→ Document segment

▬▬▬

The death of Observer (Donald Macdonald)
MR. DONALD MACDONALD - DEATH AT BLACK ROCK - NATURE LOVER AND JOURNALIST
Fifty Years on "The Argus."
It is with the deepest regret that we announce the death of Mr. Donald Macdonald which occurred yesterday at his home, The Huts, Karrakatta street, Black Rock in his 76th year. Mr. Macdonald was probably the most widely known journalist in Australia.
He was associated with "The Argus" and "The Australasian" for half a century. Although he had been confined to his bed for several years, he continued to write almost to the day of his death. Last Saturday an article from his pen upon the early days of the cattle industry appeared in "The Argus," and tomorrow will be published the last of Mr. Macdonald's "Nature Notes" - a column which, with "Notes for Boys," made thousands of friends for him all over Australia.
To the last he retained that grace and charm of style in his writings which revealed, as clearly as talking with him did, his rare personal qualities. His closer friends alone appreciated fully the courage with which he bore his infirmities in the closing years of his life. His friendship with birds was one of the consolations of his youth and middle life.
Outside the door of his room and in sight of his bed, was a birdbath. Often he heard the first bird which came each morning with the dawn, and these visitors, of which he wrote so affectionately, were his company throughout the day. He kept in touch with affairs in the world outside through his wireless and through the visits of friends, and during the last few days he had listened with deep interest to the account of the cricket match with the Englishmen.
A third interest which claimed much of his attention was his enormous correspondence. His articles on nature and his "Notes, for Boys" brought him letters from all parts of Australia, and this large correspondence was undiminished even in his last few days, for letters came to him about his most recent notes and about his last article in "The Argus."
At Mr. Macdonald's own wish the funeral today will be private, and there will be no flowers. His body will be cremated. He is survived by a daughter, Mrs. Elaine Whittle. Mr. Macdonald, who came of sturdy Scottish-Canadian stock (his grandfather arrived here in the forties), was born at Fitzroy in 1857, and his boyhood was spent in Keilor.
Here he acquired a taste for nature study and love of sport. The care-free life of a country boy was just to his liking. As he often remarked in later years, he roamed the hills and plains, indulging his love of birds, animals, and trees and wildflowers, the while playing with the other boys and older fellows at cricket and football, in both of which games he was very proficient.
As he grew older his thoughts turned to means of earning a livelihood and for a time he was a teacher. The limitations of this vocation were irksome to a man of his temperament, and as he was beginning to find his feet as a writer on the subjects most dear to his heart, and most responsive to his inclinations, he ventured into journalism, very diffident, but impelled to answer the call.
He found opportunity first on the "Corowa Free Press," under the late Mr. J. C. Leslie, who was a leading newspaper pro-prietor in Riverina, and under whom another distinguished writer, Davison Symmons, one of the founders of "The Passing Show"' column, served his apprenticeship to the craft. Mr. Macdonald did all the work of a country reporter on the "Press" and laid deeper the foundations of success in a wider sphere.

▬▬▬

→ Directives
[A] Answer these questions from the Donald Macdonald obituary, one line each:
(i) Where was Macdonald's boyhood spent?
(ii) What stood outside the door of his room, in sight of his bed?
(iii) On which newspaper did he first find opportunity as a journalist?
[B] Name every person in the Donald Macdonald obituary other than Macdonald himself.
[C] Carry on the obituary of Donald Macdonald from the point where it ends.

▬▬▬

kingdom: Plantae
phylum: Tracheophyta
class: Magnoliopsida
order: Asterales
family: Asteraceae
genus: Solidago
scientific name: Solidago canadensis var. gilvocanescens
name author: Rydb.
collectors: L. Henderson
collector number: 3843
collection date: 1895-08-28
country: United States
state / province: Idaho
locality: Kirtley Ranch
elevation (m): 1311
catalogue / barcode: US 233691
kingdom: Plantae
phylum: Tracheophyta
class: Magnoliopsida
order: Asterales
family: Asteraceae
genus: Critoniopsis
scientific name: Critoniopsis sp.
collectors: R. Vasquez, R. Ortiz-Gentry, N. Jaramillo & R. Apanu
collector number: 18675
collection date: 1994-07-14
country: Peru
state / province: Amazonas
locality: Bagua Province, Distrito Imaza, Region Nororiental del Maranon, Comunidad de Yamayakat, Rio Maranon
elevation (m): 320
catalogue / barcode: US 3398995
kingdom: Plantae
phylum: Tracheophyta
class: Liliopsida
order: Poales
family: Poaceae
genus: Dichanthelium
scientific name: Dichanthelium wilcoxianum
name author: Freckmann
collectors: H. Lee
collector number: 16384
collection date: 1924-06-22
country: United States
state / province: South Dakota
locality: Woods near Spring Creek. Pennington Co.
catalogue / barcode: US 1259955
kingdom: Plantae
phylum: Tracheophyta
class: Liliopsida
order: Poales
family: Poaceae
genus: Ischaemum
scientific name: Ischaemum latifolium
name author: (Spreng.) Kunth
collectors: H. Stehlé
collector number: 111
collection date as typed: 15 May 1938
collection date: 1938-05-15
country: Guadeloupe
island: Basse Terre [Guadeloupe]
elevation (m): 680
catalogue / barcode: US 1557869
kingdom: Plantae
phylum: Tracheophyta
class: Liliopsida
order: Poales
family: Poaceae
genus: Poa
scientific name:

▬▬▬

→ The replies
[A]
(i) Keilor.
(ii) A birdbath.
(iii) The "Corowa Free Press."

[B] Mrs. Elaine Whittle, Mr. J. C. Leslie, and Davison Symmons.

[C]
While still a young man - in October, 1881 - he accepted an engagement on the staff of "The Argus." At the outset there was no better indication than had been given by scores of aspirants that he possessed talents and power of expression to mark him for advancement, but he was not long in this office before he proved himself to be a man of remarkably original style.
His first opportunity came when the intercolonial cricket match between Victoria and New South Wales was played in December. He reported the game in a way that was quite new, and certainly very engaging. Up to that time it had been the custom to give a sort of progressive record of the play, setting out the coming in and the going out of the batsmen, the runs they made, the changes of bowlers, and so on.
This, as Mr. Macdonald showed, was a lifeless way of doing things. He broke new ground, and gave a clear idea of how the match was played without tiresome details. He brought the game vividly before the reader with bold strokes and clever running comment always impartially and with never a dull line. It is not too much to say that he revolutionised cricket writing, for since he began no one has followed the old style.
During nearly the whole of his career on "The Argus" with occasional intervals, he reported every important match played in Melbourne, and most of the Test matches in other States, and his pen-name "Observer," stood for authority in the game throughout Australia. In recent years, however, his health had not permitted him to continue this work.
In football reporting he was not less successful, and it was not until he found that exposure on the wind and rain swept grounds in winter injured his health that he ceased to write upon this pastime.
No one however, would venture to speak of him only in his connection with sport. That was only one side of Mr. Macdonald - one of many sides. His nature lore was remarkable. It made him what he was, a lovable and attractive companion, whether in daily intercourse with his friends, or among the readers to whom he was personally unknown, but to whom he was as one to be cherished.
His work in this congenial excursion began in "The Australasian" many years ago, when he contributed sketches of country life and nature reflections in easy unstudied, formless reverie. He revealed himself as a man devoted to the open life, and with a gift of imaginative prose, tinged with pleasing humour, who must write just as he listed. These essays were carried on from time to time both in "The Australasian" and "The Argus," and they led to the establishment of the column "Nature Notes and Queries" published each Friday.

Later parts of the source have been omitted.